- [Given instruction]: Count the lines below that contain the string "skPoint" and reply with only that number.

- [Dataset entries]:

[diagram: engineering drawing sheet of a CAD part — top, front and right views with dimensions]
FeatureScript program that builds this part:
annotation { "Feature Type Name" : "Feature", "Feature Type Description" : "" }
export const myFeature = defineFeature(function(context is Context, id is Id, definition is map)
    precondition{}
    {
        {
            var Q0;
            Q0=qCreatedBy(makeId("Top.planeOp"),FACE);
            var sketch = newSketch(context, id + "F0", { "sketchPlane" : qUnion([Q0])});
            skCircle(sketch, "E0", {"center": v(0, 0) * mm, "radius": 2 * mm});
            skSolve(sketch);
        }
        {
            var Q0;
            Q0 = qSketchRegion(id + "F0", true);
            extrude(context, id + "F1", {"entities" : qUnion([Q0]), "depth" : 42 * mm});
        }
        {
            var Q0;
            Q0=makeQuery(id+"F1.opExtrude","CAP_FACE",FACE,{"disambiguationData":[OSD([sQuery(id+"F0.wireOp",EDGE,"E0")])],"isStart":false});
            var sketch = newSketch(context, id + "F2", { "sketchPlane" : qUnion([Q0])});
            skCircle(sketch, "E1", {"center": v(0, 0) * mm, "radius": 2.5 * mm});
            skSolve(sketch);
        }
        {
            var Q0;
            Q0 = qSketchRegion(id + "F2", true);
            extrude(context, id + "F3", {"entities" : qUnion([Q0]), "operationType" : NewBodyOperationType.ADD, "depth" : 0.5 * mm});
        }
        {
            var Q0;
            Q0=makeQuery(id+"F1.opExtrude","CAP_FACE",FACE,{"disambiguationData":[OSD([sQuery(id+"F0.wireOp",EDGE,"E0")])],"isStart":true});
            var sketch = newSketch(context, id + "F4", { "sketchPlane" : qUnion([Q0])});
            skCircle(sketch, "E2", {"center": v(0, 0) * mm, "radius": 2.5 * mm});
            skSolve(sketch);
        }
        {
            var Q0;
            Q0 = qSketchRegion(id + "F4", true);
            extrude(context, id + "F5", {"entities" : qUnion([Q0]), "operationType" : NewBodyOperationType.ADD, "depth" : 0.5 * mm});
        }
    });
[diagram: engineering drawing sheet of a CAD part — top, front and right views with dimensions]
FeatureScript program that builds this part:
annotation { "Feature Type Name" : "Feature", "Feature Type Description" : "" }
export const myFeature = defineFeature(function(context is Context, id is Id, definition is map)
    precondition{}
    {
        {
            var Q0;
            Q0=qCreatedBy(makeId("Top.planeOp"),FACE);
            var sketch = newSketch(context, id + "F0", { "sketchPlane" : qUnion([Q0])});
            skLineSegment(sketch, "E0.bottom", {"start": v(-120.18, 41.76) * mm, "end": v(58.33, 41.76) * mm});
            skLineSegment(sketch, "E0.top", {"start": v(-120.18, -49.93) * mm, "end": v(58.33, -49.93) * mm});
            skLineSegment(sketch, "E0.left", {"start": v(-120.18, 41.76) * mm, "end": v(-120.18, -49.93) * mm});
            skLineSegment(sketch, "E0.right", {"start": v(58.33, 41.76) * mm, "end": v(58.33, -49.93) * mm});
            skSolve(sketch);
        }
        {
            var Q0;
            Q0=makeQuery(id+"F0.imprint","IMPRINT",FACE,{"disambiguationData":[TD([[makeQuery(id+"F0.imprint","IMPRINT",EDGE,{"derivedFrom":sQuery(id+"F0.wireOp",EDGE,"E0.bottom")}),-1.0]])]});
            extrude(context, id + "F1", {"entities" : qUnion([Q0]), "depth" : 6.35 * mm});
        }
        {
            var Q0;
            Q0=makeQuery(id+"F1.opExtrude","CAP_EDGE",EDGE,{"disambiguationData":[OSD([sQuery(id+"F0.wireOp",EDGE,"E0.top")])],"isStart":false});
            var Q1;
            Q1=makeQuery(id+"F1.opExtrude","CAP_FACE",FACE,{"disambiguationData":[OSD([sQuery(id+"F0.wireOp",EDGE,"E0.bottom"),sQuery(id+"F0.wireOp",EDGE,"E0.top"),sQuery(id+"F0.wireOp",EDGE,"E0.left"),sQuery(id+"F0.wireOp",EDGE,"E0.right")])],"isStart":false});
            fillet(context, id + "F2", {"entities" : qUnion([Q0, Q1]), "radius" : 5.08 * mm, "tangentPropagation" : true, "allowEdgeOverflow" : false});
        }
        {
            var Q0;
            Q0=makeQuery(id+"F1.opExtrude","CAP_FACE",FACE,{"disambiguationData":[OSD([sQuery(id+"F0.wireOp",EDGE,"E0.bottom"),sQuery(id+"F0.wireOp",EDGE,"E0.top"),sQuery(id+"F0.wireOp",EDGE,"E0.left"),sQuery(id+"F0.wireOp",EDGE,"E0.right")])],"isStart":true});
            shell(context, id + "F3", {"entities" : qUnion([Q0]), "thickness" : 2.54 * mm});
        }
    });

...

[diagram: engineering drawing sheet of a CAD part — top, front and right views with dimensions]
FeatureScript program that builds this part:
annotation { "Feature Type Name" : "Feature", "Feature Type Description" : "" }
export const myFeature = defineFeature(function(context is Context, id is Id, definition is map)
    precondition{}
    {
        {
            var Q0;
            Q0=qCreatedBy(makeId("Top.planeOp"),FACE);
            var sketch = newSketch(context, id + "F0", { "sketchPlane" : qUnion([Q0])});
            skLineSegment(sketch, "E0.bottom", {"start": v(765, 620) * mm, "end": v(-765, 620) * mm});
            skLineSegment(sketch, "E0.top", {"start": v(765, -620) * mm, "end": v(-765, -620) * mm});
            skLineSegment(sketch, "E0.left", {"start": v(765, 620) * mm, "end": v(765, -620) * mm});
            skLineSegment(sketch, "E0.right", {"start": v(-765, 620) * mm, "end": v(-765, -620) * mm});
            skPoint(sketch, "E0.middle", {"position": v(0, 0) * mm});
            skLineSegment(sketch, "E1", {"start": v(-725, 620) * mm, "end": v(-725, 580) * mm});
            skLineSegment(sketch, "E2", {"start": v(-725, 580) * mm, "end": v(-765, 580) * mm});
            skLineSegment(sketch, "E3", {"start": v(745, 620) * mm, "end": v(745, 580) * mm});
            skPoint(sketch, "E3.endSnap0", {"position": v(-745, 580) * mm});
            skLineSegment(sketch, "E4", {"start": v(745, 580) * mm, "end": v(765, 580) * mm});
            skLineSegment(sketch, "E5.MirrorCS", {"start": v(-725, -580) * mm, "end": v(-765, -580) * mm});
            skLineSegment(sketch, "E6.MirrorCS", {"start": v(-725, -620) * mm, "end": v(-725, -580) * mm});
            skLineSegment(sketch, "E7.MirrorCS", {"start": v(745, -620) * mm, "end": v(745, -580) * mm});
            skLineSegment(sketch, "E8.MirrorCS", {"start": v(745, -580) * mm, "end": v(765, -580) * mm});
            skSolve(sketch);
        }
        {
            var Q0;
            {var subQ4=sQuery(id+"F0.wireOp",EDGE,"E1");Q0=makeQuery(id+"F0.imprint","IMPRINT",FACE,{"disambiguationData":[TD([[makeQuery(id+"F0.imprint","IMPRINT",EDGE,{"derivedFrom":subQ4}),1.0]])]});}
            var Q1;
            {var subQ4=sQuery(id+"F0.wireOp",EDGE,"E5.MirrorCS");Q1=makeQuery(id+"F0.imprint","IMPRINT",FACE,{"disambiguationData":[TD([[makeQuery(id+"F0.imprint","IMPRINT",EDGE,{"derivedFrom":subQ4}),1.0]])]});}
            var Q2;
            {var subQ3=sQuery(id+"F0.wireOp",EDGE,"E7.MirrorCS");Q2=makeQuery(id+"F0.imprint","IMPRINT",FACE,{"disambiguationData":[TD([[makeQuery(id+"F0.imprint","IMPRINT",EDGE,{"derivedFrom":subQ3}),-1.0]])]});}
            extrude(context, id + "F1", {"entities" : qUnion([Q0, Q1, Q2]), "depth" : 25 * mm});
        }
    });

--

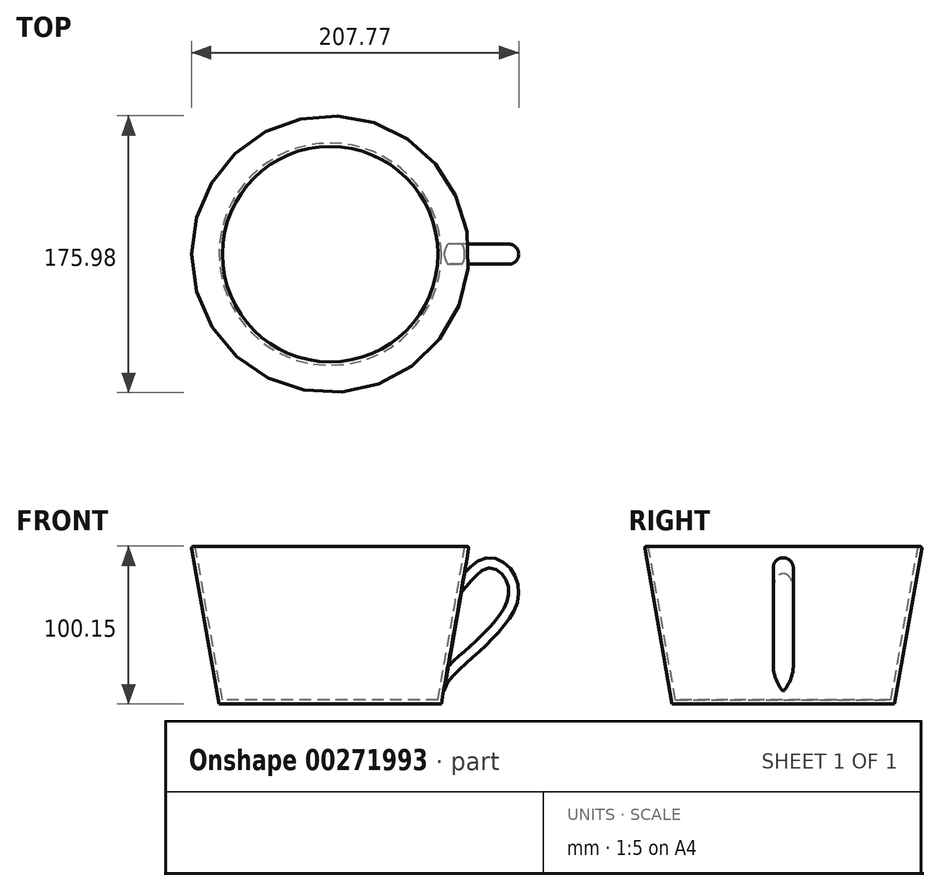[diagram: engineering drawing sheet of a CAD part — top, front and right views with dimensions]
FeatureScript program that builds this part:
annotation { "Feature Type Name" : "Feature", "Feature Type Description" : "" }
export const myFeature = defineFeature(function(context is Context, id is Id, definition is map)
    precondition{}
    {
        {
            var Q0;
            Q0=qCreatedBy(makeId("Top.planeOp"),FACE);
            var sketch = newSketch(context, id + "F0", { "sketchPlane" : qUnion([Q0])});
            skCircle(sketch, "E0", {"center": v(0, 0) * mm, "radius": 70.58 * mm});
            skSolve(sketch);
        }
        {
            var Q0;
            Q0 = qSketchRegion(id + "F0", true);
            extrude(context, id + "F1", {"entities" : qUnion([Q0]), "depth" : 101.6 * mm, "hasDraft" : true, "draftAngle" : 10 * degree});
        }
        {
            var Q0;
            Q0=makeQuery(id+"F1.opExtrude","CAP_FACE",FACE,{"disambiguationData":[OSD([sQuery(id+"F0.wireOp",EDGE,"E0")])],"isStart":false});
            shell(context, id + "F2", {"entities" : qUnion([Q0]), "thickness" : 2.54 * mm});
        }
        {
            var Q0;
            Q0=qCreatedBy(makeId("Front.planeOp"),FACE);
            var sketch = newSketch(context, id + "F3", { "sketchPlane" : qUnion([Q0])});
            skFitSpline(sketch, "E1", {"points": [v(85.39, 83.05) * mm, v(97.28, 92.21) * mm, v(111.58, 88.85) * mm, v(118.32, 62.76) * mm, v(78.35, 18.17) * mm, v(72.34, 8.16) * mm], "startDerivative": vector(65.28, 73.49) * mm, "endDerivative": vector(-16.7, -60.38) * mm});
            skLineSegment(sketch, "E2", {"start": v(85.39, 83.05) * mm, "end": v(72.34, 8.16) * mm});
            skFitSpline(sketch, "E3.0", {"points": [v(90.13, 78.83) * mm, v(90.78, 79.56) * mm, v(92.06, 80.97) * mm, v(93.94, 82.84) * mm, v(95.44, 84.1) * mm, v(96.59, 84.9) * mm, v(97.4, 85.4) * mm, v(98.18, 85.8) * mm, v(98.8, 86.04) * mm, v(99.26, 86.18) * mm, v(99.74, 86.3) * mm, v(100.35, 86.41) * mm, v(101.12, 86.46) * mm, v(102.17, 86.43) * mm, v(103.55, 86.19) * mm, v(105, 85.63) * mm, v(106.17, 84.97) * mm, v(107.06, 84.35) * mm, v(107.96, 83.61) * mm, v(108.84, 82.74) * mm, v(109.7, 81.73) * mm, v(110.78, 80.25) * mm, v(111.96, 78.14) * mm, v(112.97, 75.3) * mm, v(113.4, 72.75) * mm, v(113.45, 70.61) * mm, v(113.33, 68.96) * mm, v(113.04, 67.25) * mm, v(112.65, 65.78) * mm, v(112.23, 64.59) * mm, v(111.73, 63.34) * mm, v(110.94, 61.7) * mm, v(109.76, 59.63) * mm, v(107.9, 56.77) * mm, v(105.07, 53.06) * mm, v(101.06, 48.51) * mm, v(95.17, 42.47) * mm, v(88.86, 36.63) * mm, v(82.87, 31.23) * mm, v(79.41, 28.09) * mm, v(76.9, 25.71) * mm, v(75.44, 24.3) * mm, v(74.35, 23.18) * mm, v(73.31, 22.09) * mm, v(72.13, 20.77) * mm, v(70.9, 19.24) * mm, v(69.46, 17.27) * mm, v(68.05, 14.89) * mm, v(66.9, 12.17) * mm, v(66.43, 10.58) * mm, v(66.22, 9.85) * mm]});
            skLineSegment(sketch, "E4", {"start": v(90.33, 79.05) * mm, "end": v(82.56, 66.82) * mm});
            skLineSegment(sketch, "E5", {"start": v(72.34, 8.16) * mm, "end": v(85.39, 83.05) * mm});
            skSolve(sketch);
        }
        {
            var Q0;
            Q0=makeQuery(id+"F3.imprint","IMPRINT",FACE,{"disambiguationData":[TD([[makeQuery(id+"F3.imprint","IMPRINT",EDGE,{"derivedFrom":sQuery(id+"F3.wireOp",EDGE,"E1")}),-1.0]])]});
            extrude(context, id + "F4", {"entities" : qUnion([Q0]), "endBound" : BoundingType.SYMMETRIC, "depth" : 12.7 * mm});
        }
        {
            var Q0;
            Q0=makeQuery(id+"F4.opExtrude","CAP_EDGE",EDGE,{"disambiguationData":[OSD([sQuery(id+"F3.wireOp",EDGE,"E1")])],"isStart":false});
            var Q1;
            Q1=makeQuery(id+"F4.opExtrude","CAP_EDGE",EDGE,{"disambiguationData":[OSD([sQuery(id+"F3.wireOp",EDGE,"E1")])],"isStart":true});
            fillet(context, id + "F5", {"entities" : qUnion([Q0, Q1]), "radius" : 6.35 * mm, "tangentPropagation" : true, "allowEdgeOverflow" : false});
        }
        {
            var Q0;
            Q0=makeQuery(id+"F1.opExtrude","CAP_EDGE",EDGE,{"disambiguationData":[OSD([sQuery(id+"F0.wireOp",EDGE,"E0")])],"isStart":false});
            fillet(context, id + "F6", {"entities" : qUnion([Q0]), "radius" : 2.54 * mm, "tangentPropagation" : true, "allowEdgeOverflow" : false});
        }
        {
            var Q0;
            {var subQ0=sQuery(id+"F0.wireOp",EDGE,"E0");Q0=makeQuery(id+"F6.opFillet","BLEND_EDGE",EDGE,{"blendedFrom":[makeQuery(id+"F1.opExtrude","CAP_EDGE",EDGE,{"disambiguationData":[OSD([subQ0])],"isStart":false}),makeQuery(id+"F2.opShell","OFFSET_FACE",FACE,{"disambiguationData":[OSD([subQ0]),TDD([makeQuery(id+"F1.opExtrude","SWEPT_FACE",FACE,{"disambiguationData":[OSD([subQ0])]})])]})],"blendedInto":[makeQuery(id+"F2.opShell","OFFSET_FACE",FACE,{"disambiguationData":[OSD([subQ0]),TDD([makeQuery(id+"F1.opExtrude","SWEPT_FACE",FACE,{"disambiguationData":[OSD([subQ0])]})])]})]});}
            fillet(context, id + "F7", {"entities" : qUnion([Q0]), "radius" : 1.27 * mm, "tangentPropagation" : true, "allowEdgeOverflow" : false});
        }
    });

- [Written reply]: 2